● Описание задания: Определите, согласуются ли с текстом об артобстреле утверждения: (а) все гранаты первой очереди легли по четвертому взводу; (б) немцы выпускали новую очередь каждые пять минут; (в) солдат уширил окоп по приказу рассказчика. Для каждого ответьте «да» или «нет» и дословно приведите решающие слова текста.

● Текстовый блок:
——————
В то время как мы с трудом рассматривали незнакомые карты, стараясь определить местонахождение полка, с характерным звуком полета снарядов нас покрыла очередь гранат. Немедленно за звуком полета снарядов последовали резкие разрывы с ярко-голубыми вспышками пламени. Все слилось в один звук… Инстинктивно мы бросились на землю, и я как сейчас помню резиновые калоши командира батальона, в которые я уткнулся носом, и также тяжелое дыхание моего посыльного, ефрейтора Меньшикова, свалившегося на меня. Сразу после разрывов мы поднялись на ноги. «Анатолий, у тебя бегут!» вдруг сказал мне Михаил Сергеевич. На левом фланге роты послышались громкие стоны, похожие на то, как «голосят» бабы, и я увидел, что через овраг, в полумраке и в сизом тумане дыма, оставшемся от разрывов гранат, уходят назад люди. «И я ранен, Ваше Высокоблагородие!» пожаловался мне Меньшиков. «Иди на перевязочный пункт в деревню!» приказал я ему, а сам бросился в овраг, наперерез уходившим людям. Приказав им немедленно вернуться на свои места и рыть окопы, я побежал на левый фланг роты, к четвертому взводу, откуда доносились стоны. Все гранаты легли по этому взводу и, разрываясь на высоте человеческого роста от удара по стволам деревьев, причинили огромные потери — 8 убитых и 14 раненых. Когда я подбежал к людям, меня встретил фельдфебель роты, подпрапорщик Колобов, который доложил мне, что носилки разбиты и что ротный фельдшер убит. «Пошлите во 2-ю роту, которая за нами, и попросите помочь», сказал я ему.

Милый Николай Константинович Леонтьев немедленно послал к нам своего фельдшера.

Обходя взвод, я увидел лежащих вокруг раненых и убитых. Первый шок уже прошел, стоны прекратились, и было слышно только позвякивание лопат, которыми окапывались уцелевшие солдаты взвода. Послав посыльного в лазарет за помощью и оставив Фольборта позаботиться о раненых, я пошел на правый фланг.

Чувствовалось, что обстрел еще не кончен. И, действительно, через несколько минут над нашими головами пролетела новая очередь, разорвавшаяся за оврагом, не причинив вреда. Затем, регулярно каждые десять минут немцы выпускали новую очередь, обстреливая лес по квадратам. Так послали они 4-5 очередей, и затем все стихло. Наступила темная августовская ночь. Я стоял, прислонившись к стволу сосны. «Ваше Высокоблагородие, готово!» услышал я голос невидимого мне в темноте солдата. Без всякого приказания он уширил окоп, как гробик, и предложил мне улечься в нем. Я с наслаждением улегся в окоп, положив под голову свою скатку, а солдат (кто он был, я так и не знаю) раскатал свою и, устроившись рядом со мной, заботливо накрыл шинелью меня и себя. Я заснул немедленно как убитый… Пусть кто-нибудь посмеет сказать мне, что офицеры и нижние чины старой Императорской армии не были близки друг к другу!
——————
● Исходные данные:
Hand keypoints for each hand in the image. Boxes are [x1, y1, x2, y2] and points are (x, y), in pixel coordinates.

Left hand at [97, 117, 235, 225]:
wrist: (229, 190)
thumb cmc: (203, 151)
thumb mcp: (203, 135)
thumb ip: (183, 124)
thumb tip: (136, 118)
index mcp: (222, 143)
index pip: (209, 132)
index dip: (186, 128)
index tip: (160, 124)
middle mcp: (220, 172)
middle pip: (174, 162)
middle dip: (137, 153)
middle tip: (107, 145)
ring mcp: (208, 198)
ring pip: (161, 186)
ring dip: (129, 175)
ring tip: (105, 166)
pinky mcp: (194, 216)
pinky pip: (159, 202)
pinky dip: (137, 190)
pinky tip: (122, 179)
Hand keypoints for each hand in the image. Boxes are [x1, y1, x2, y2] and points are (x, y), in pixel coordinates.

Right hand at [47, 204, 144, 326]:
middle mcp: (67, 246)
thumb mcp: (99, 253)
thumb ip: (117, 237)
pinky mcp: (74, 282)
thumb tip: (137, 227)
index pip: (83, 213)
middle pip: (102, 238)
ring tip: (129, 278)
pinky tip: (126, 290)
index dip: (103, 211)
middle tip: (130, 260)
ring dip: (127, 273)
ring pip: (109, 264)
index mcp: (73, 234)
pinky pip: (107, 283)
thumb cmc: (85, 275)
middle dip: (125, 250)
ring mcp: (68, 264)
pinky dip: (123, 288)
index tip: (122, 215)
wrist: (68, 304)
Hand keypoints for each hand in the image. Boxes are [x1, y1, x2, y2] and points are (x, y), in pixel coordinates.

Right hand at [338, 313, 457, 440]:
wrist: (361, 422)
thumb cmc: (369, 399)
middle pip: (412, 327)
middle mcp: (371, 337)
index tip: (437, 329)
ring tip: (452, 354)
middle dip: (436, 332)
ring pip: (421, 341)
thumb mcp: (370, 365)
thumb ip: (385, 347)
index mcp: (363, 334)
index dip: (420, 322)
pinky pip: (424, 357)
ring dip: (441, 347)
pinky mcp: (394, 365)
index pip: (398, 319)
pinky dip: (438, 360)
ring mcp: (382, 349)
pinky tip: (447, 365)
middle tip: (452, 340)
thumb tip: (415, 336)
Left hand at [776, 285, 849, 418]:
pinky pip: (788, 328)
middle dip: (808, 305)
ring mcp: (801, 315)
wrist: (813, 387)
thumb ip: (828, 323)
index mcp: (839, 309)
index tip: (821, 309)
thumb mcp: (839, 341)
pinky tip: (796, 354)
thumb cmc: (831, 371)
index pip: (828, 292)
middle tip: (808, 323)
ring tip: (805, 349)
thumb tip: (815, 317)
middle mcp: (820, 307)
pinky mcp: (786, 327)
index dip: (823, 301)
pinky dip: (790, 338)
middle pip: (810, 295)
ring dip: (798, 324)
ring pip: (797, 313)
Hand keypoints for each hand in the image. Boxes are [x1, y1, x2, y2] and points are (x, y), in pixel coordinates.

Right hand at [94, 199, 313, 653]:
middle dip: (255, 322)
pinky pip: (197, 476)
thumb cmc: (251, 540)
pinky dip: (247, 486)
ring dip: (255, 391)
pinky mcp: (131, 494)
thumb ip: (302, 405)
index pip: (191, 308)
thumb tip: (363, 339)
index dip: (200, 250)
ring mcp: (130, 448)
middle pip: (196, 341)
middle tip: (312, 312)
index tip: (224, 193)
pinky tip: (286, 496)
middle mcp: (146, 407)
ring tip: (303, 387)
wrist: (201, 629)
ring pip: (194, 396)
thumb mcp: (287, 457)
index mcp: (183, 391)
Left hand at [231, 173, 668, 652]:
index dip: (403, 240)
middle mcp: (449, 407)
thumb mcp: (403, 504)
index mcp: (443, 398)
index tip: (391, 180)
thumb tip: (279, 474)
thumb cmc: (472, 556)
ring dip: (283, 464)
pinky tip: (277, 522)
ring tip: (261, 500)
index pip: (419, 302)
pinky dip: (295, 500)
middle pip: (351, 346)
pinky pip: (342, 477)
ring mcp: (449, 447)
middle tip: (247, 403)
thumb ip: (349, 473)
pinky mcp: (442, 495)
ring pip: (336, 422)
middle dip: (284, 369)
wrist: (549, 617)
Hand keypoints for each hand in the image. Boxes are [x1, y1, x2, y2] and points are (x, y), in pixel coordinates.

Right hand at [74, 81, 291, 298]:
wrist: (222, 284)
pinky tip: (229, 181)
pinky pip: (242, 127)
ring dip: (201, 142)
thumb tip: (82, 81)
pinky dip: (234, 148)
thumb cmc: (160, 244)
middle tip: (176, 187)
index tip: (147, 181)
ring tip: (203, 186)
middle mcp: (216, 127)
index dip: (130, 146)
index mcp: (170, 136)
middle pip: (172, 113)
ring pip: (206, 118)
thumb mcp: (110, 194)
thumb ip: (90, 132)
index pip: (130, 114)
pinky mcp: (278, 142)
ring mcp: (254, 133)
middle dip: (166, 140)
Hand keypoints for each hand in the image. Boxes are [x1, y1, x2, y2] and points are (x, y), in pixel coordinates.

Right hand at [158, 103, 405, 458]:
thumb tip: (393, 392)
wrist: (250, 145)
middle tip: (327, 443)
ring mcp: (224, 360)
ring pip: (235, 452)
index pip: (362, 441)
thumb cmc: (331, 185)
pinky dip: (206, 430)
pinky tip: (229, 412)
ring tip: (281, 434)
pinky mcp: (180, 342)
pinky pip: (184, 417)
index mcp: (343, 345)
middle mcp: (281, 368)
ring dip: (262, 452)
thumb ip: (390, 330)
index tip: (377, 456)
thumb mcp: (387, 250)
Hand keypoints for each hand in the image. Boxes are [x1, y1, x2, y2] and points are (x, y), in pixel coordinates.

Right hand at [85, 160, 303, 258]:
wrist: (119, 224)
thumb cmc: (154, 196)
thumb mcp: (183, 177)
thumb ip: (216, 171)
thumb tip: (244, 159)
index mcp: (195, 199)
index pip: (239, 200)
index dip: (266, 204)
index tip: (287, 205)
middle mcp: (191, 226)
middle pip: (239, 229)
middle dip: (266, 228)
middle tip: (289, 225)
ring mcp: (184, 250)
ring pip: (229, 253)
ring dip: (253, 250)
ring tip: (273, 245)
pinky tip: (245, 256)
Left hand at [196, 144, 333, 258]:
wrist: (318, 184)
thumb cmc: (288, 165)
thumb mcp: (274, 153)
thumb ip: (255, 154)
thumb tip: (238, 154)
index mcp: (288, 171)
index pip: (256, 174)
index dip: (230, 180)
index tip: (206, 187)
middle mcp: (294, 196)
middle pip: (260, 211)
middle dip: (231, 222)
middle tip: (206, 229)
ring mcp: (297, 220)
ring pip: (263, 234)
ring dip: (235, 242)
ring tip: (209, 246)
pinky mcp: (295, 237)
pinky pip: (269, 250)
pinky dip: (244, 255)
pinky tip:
——————
● Ответ к заданию:
(а) Да: «я побежал на левый фланг роты, к четвертому взводу, откуда доносились стоны. Все гранаты легли по этому взводу».
(б) Нет: «регулярно каждые десять минут немцы выпускали новую очередь».
(в) Нет: «Без всякого приказания он уширил окоп, как гробик».